Agua Fresca is a hot weather Latin American tradition, usually sold from giant glass vitroleros perched atop restaurant and market countertops. The selection varies with the season, and it's not uncommon to find cucumber and chili agua fresca alongside watermelon, hibiscus, or guava. Here we've used pineapple and jazzed it up with a few sprigs of mint for a light and refreshing beverage that's reminiscent of a Pina Colada, but much lighter.
Outward appearance doesn't matter once it's blended and strained, so feel free to use slightly overripe or bruised fruit. Choice of sweetener can be a controversial topic, with some purveyors saying plain old sugar is just fine, and others swearing by agave nectar or simple syrup since it dissolves so much faster. Macerating the pineapple in sugar for about an hour ahead of time does away with this issue, since the sugar helps bring out the fruit's juice and then dissolves the sugar.
Keep in mind that agua fresca isn't meant to taste like candy and the amount of sugar added depends on the sweetness of your pineapple. The sugar is just to highlight the pineapple's natural sweetness, and the lime juice adds a hint of sour for balance. After that it's a quick trip through the blender and into an ice-filled glass.

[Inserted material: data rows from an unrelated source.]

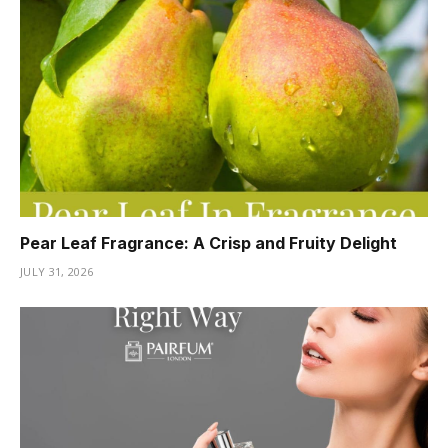
Pear Leaf Fragrance: A Crisp and Fruity Delight
JULY 31, 2026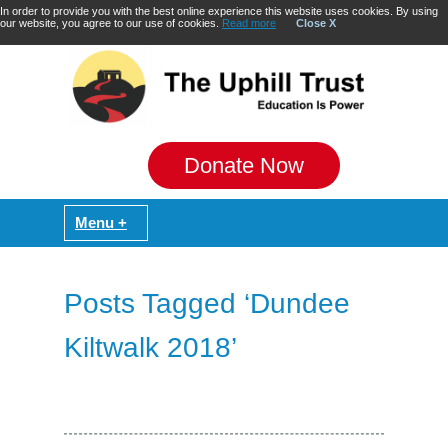
In order to provide you with the best online experience this website uses cookies. By using
our website, you agree to our use of cookies.
Read more
Close X
Donate Now
Posts Tagged ‘Dundee
Kiltwalk 2018’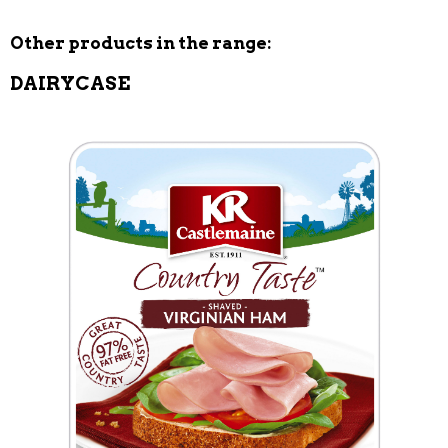
Other products in the range:
DAIRYCASE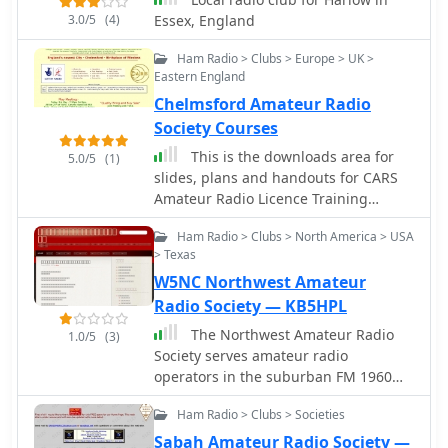
operations, technical presentations,
3.0/5
(4)
Essex, England
and participation in emergency
Ham Radio > Clubs > Europe > UK >
communications drills, which align
Eastern England
with its mission to support the
Chelmsford Amateur Radio
amateur radio community. Members
frequently engage in _DXing_ and
Society Courses
_contesting_, sharing their
This is the downloads area for
5.0/5
(1)
experiences and knowledge to help
slides, plans and handouts for CARS
others improve their operating skills.
Amateur Radio Licence Training
The club also maintains local
Courses
repeaters, providing essential
Ham Radio > Clubs > North America > USA
infrastructure for regional
> Texas
communications.
W5NC Northwest Amateur
Radio Society — KB5HPL
The Northwest Amateur Radio
1.0/5
(3)
Society serves amateur radio
operators in the suburban FM 1960
area NW of Houston, Tx. NARS is
Ham Radio > Clubs > Societies
active in community and public
service events.
Sabah Amateur Radio Society —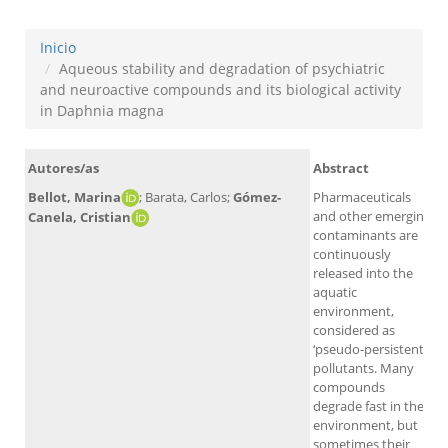
Inicio
Aqueous stability and degradation of psychiatric
and neuroactive compounds and its biological activity
in Daphnia magna
Autores/as
Abstract
Bellot, Marina
; Barata, Carlos;
Gómez-
Pharmaceuticals
and other emerging
Canela, Cristian
contaminants are
continuously
released into the
aquatic
environment,
considered as
‘pseudo-persistent’
A
pollutants. Many
compounds
degrade fast in the
environment, but
sometimes their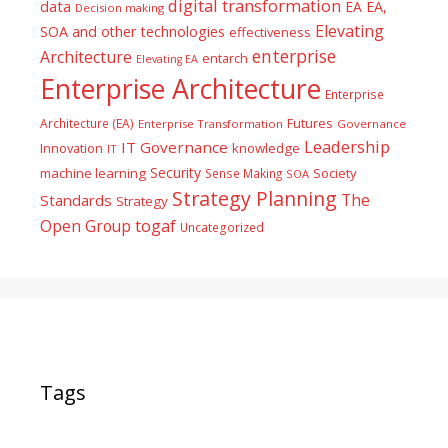
digital transformation
data
EA
EA,
Decision making
Elevating
SOA and other technologies
effectiveness
enterprise
Architecture
entarch
Elevating EA
Enterprise Architecture
Enterprise
Futures
Architecture (EA)
Enterprise Transformation
Governance
Leadership
IT Governance
Innovation
knowledge
IT
Security
machine learning
Society
Sense Making
SOA
Strategy Planning
The
Standards
Strategy
togaf
Open Group
Uncategorized
Tags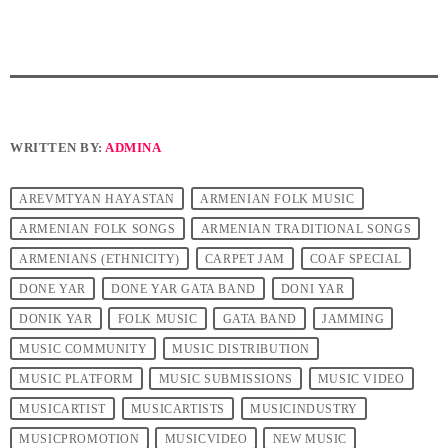
WRITTEN BY:
ADMINA
AREVMTYAN HAYASTAN
ARMENIAN FOLK MUSIC
ARMENIAN FOLK SONGS
ARMENIAN TRADITIONAL SONGS
ARMENIANS (ETHNICITY)
CARPET JAM
COAF SPECIAL
DONE YAR
DONE YAR GATA BAND
DONI YAR
DONIK YAR
FOLK MUSIC
GATA BAND
JAMMING
MUSIC COMMUNITY
MUSIC DISTRIBUTION
MUSIC PLATFORM
MUSIC SUBMISSIONS
MUSIC VIDEO
MUSICARTIST
MUSICARTISTS
MUSICINDUSTRY
MUSICPROMOTION
MUSICVIDEO
NEW MUSIC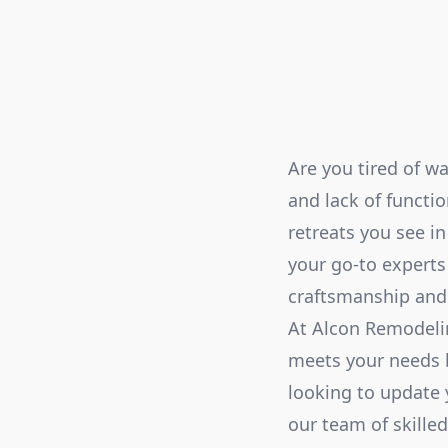
Are you tired of w
and lack of functi
retreats you see i
your go-to experts
craftsmanship and 
At Alcon Remodeli
meets your needs b
looking to update 
our team of skilled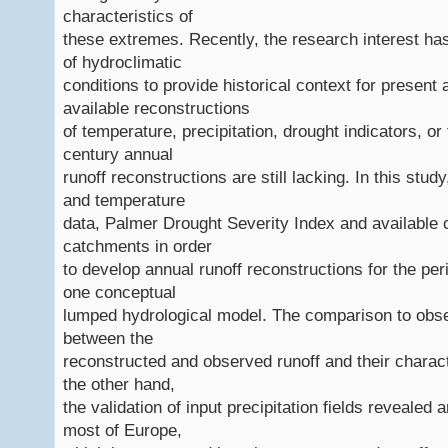
characteristics of
these extremes. Recently, the research interest ha
of hydroclimatic
conditions to provide historical context for present
available reconstructions
of temperature, precipitation, drought indicators, or
century annual
runoff reconstructions are still lacking. In this stu
and temperature
data, Palmer Drought Severity Index and available
catchments in order
to develop annual runoff reconstructions for the p
one conceptual
lumped hydrological model. The comparison to obs
between the
reconstructed and observed runoff and their characte
the other hand,
the validation of input precipitation fields revealed
most of Europe,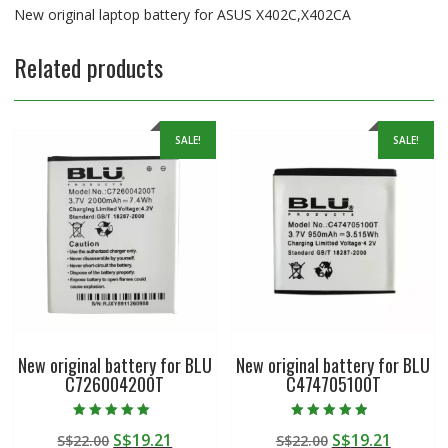
New original laptop battery for ASUS X402C,X402CA
Related products
SALE!
SALE!
New original battery for BLU
New original battery for BLU
C726004200T
C474705100T
Rated
Rated
Original
Current
Original
Curren
S$
19.21
S$
19.21
S$
22.00
S$
22.00
5.00
4.50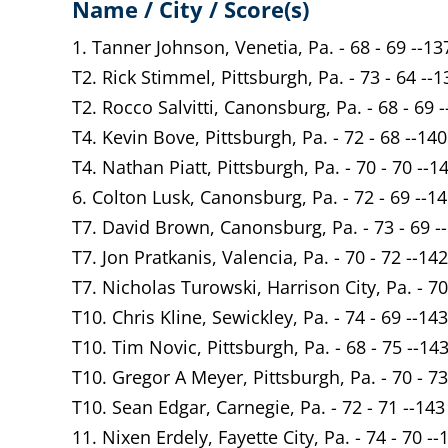
Name / City / Score(s)
1. Tanner Johnson, Venetia, Pa. - 68 - 69 --13
T2. Rick Stimmel, Pittsburgh, Pa. - 73 - 64 --1
T2. Rocco Salvitti, Canonsburg, Pa. - 68 - 69 
T4. Kevin Bove, Pittsburgh, Pa. - 72 - 68 --140
T4. Nathan Piatt, Pittsburgh, Pa. - 70 - 70 --1
6. Colton Lusk, Canonsburg, Pa. - 72 - 69 --1
T7. David Brown, Canonsburg, Pa. - 73 - 69 -
T7. Jon Pratkanis, Valencia, Pa. - 70 - 72 --142
T7. Nicholas Turowski, Harrison City, Pa. - 70
T10. Chris Kline, Sewickley, Pa. - 74 - 69 --143
T10. Tim Novic, Pittsburgh, Pa. - 68 - 75 --14
T10. Gregor A Meyer, Pittsburgh, Pa. - 70 - 73
T10. Sean Edgar, Carnegie, Pa. - 72 - 71 --143
11. Nixen Erdely, Fayette City, Pa. - 74 - 70 --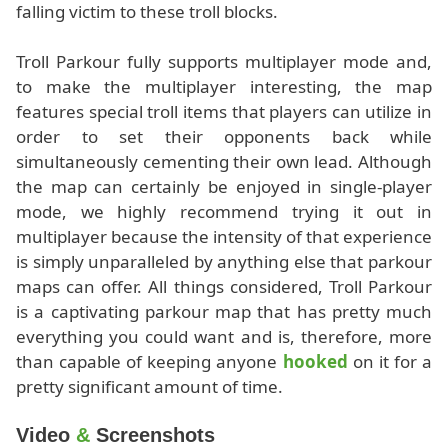
falling victim to these troll blocks.
Troll Parkour fully supports multiplayer mode and,
to make the multiplayer interesting, the map
features special troll items that players can utilize in
order to set their opponents back while
simultaneously cementing their own lead. Although
the map can certainly be enjoyed in single-player
mode, we highly recommend trying it out in
multiplayer because the intensity of that experience
is simply unparalleled by anything else that parkour
maps can offer. All things considered, Troll Parkour
is a captivating parkour map that has pretty much
everything you could want and is, therefore, more
than capable of keeping anyone
hooked
on it for a
pretty significant amount of time.
Video
&
Screenshots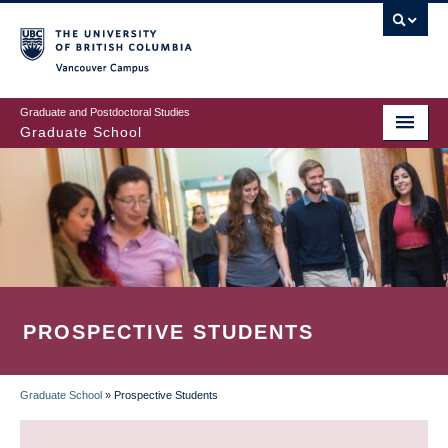
Skip
to
main
Vancouver Campus
content
Graduate and Postdoctoral Studies
Graduate School
PROSPECTIVE STUDENTS
Graduate School
»
Prospective Students
BREADCRUMB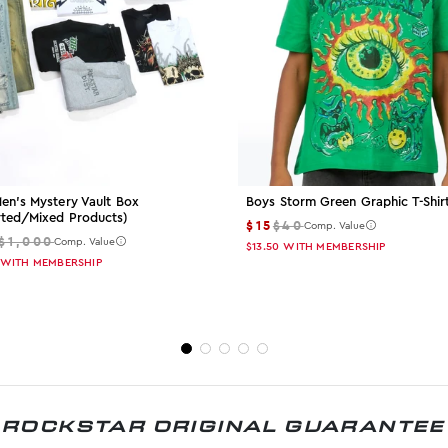
en's Mystery Vault Box
Boys Storm Green Graphic T-Shir
rted/mixed Products)
$15
$40
Comp. Value
$1,000
Comp. Value
$13.50
WITH MEMBERSHIP
WITH MEMBERSHIP
ROCKSTAR ORIGINAL GUARANTEE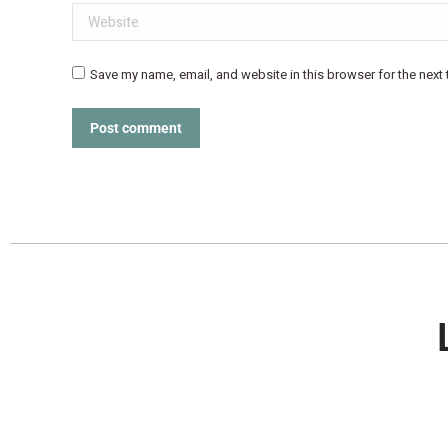
Website
Save my name, email, and website in this browser for the next
Post comment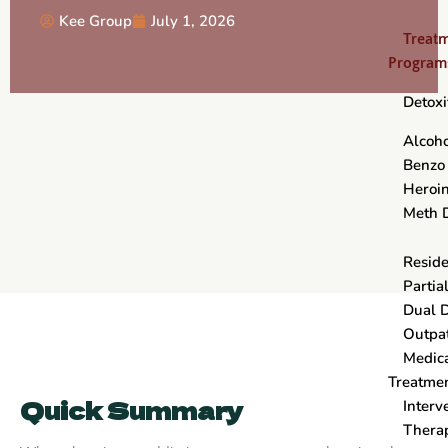
Kee Group
July 1, 2026
Treat
Program
Detoxi
Alcoho
Benzo
Heroin
Meth 
Reside
Partia
Dual 
Outpa
Medica
Treatme
Quick Summary
Interv
Thera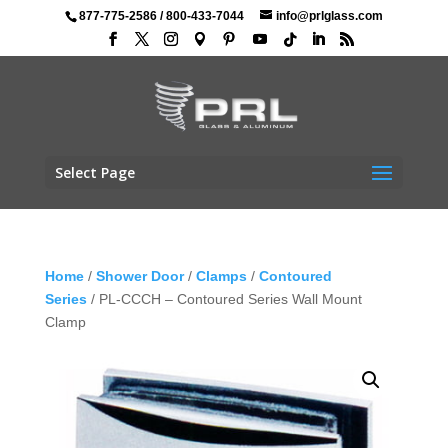
877-775-2586
/
800-433-7044
info@prlglass.com
Select Page
Home
/
Shower Door
/
Clamps
/
Contoured
Series
/ PL-CCCH – Contoured Series Wall Mount
Clamp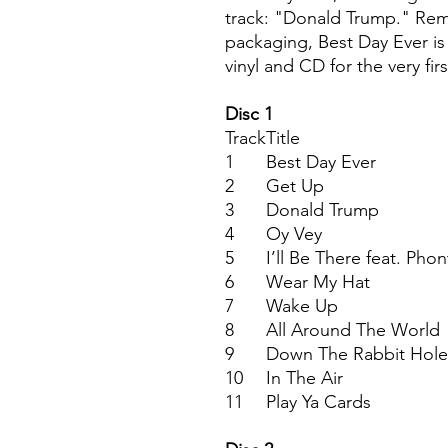
track: "Donald Trump." Rem
packaging, Best Day Ever is
vinyl and CD for the very firs
Disc 1
Track
Title
1
Best Day Ever
2
Get Up
3
Donald Trump
4
Oy Vey
5
I’ll Be There feat. Phon
6
Wear My Hat
7
Wake Up
8
All Around The World
9
Down The Rabbit Hole
10
In The Air
11
Play Ya Cards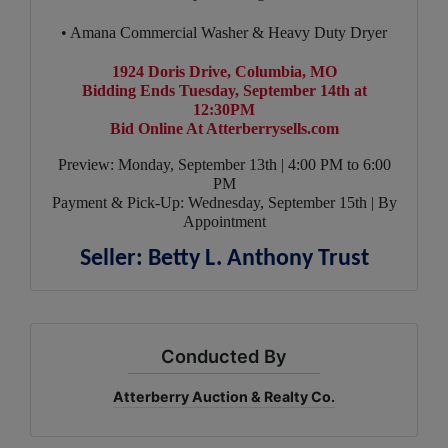
• Amana Commercial Washer & Heavy Duty Dryer
1924 Doris Drive, Columbia, MO
Bidding Ends Tuesday, September 14th at
12:30PM
Bid Online At Atterberrysells.com
Preview: Monday, September 13th | 4:00 PM to 6:00
PM
Payment & Pick-Up: Wednesday, September 15th | By
Appointment
Seller: Betty L. Anthony Trust
Conducted By
Atterberry Auction & Realty Co.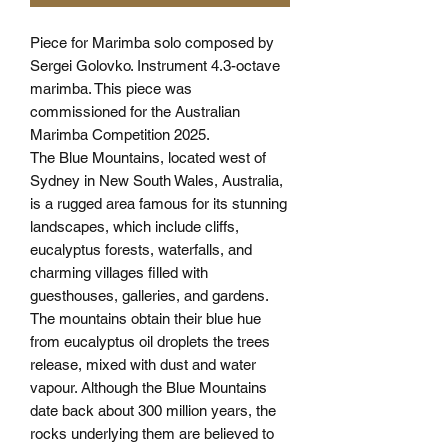
Piece for Marimba solo composed by
Sergei Golovko. Instrument 4.3-octave
marimba. This piece was
commissioned for the Australian
Marimba Competition 2025.
The Blue Mountains, located west of
Sydney in New South Wales, Australia,
is a rugged area famous for its stunning
landscapes, which include cliffs,
eucalyptus forests, waterfalls, and
charming villages filled with
guesthouses, galleries, and gardens.
The mountains obtain their blue hue
from eucalyptus oil droplets the trees
release, mixed with dust and water
vapour. Although the Blue Mountains
date back about 300 million years, the
rocks underlying them are believed to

About the author: Christianne Winthrop is a freelance food writer, caterer and culinary instructor. She lives in Los Angeles with her husband Bob and their beta fish, Hercules.
Zero Proof: Pineapple Mint Agua Fresca
About This Recipe
|Yield:||makes 4 servings|
|Active time:||10 minutes|
|Total time:||1 hour, 10 minutes|
|Special equipment:||blender, mesh strainer|
- 1 small pineapple, peeled and cut into 1-inch chunks
- 1/4 cup sugar
- 2 cups water
- 1/8 cup mint leaves, tightly packed
- juice of 1 lime
Combine sugar and pineapple in a bowl, cover and refrigerate for one hour.
After an hour, add the pineapple mixture, water, mint, and lime to a blender. Blend until smooth.
Pour liquid through strainer into a pitcher, pressing on the solids. Serve over ice.